Satyajit ray with his movie reel

The golden era is dedicated to the genius of Satyajit ray. In the third part of the Apu trilogy, there’s a scene where apu and his friend are just walking beside a railway track. They are chatting about their lives. The talks of APU’s marriage come up among other things. The scene captures the vibe of Calcutta so nonchalantly. It’s just two friends talking to each other. The flow of the scene feels so natural. Satyajit ray’s films teleport you into the Calcutta of the 60s. Satyajit Ray was the master of social realism. Another film is boot polish directed by Prakash Arora. There’s a scene in the film in which Bhola(brother) is telling belt(sister) not to beg for a living. She’s starving and the only way she can feed herself is by begging. But because it goes against his brother’s philosophical ideology, she chooses to resist the temptation. But the poor girl can’t resist her hunger for long and picks up a coin and right after that her brother slaps her. She says while crying “bhook Lagi hai Bhai”. Now his brother has to choose between his honour and duties. He can choose to not pick up the coin and maintain his moral high ground or he can feed her sister. The scene captures this conflict so perfectly. The camera captures the whole environment of the room. This type of film was made during this era. Films based on social realism. Masala films also became very popular during this time. Art films and commercial films started to co-exist.
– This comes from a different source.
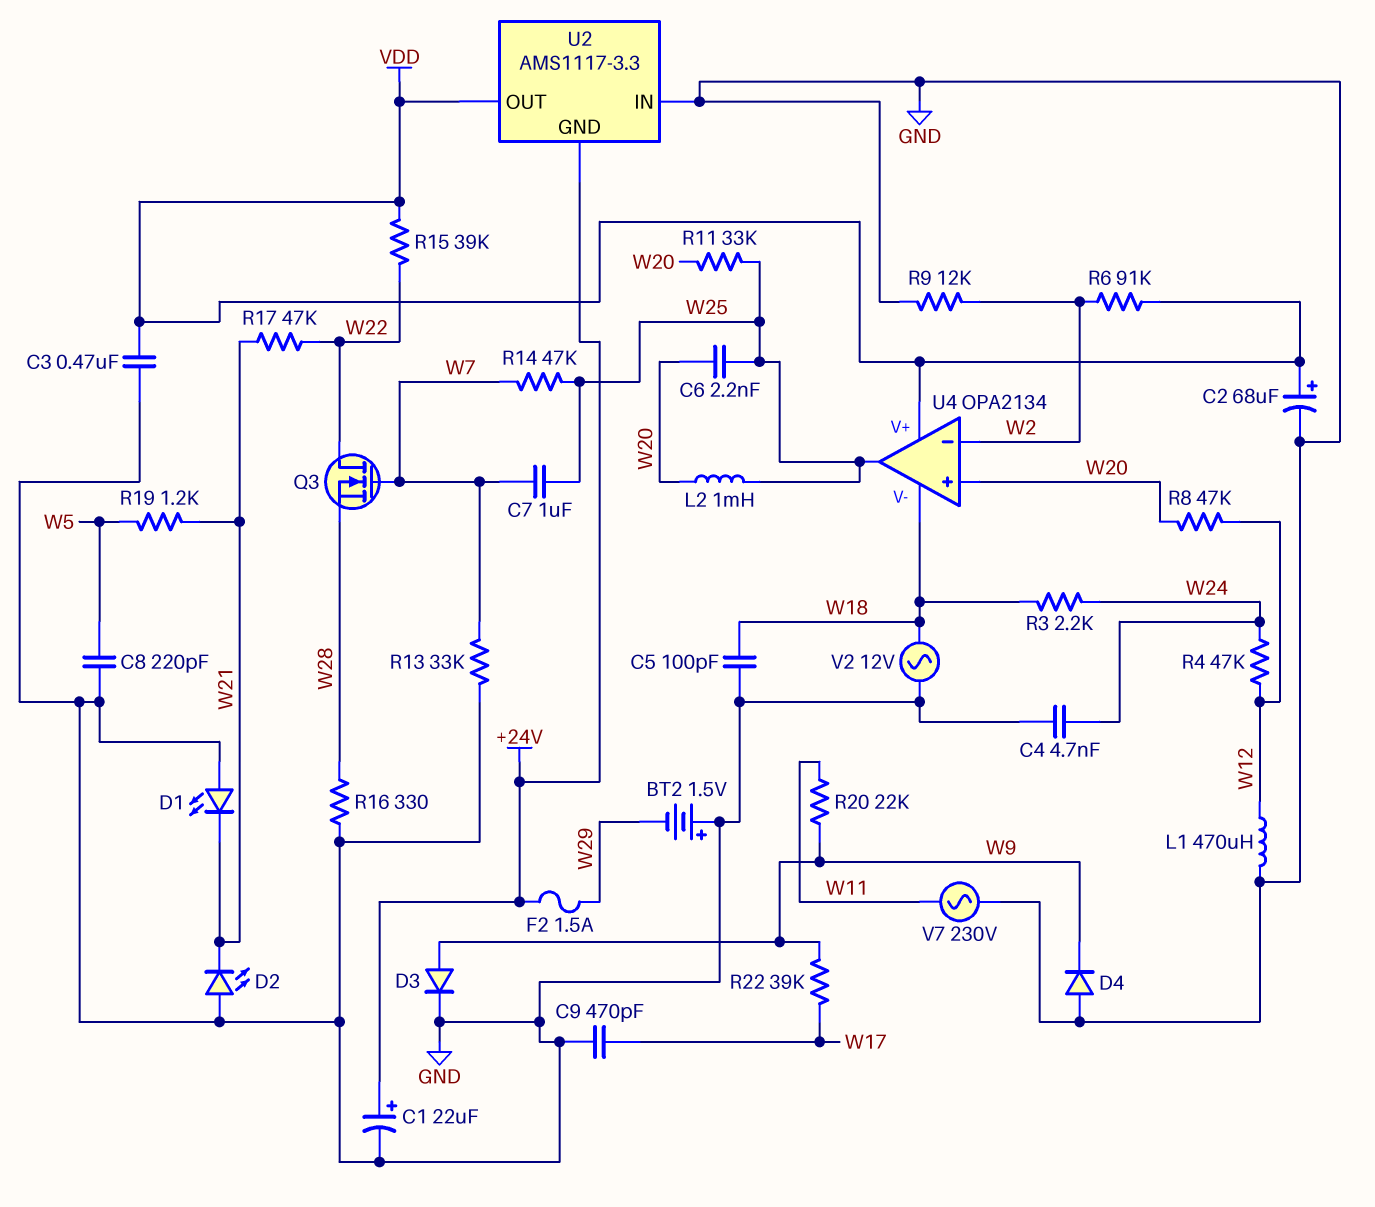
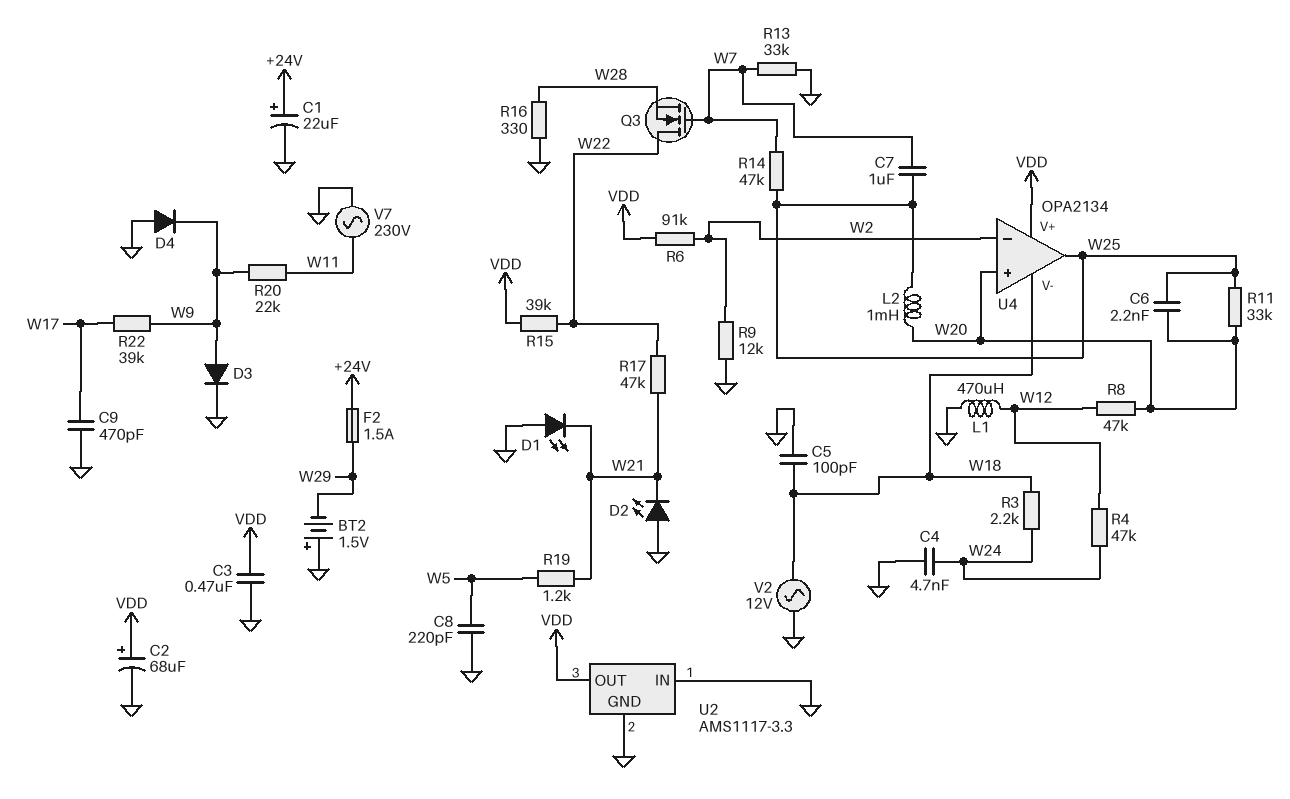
U2 pin GND: +24V -> GND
The FFC’s art film orientation came under criticism for not pushing enough commercial films. The duo of Salim-Javed revitalised commercial cinema. They always came up with gritty action thrillers like zanjeer and deewar. They are considered the greatest screenwriters of all time. Crime action films became very popular during this era. The peak of masala films. Although, this made the audiences used to a very predictable plot. Anyone would be able to anticipate what will happen next because it became so predictable. All-time blockbusters like Sholay came out in 1975. The term Bollywood was also coined during this era.

In the late 1980s, everyone was tired of watching the same old action thrillers. The footfalls became less and less until disco dancers. Disco dancers introduced the concept of disco in India. Disco dancer was the biggest hit of the year even in Russia. It introduced Bappi Lahiri as a music director. Mithun and Bappi Lahiri have given countless hits together. Then came the era of romance. Yash raj Chopra’s DDLJ sums up the decade of the 90s. Shah rukh khan became a sensation through his charming acting in romantic films like Kuch Kuch Hota hai , Dil to Pagal hai etc. He gained massive popularity worldwide. Sadly though, as the concept of Bollywood evolved. It became more about money rather than the art as in any other industry. The moment anything becomes an industry. It loses its beautiful touch. That’s what happened with Bollywood. Filmmakers in Europe or France can dare to think about anything today and make something about it. The problem with us is that we cannot even afford to think anything outside the box. Our bandwidth as an audience is very low. We only like to watch films of certain kinds.

The regional cinema has also grown immensely and in some ways is doing better than the Hindi film industry. The film chain in India today is very strong. Thank you to the Dadasahebs, Satyajit’s and anands of India.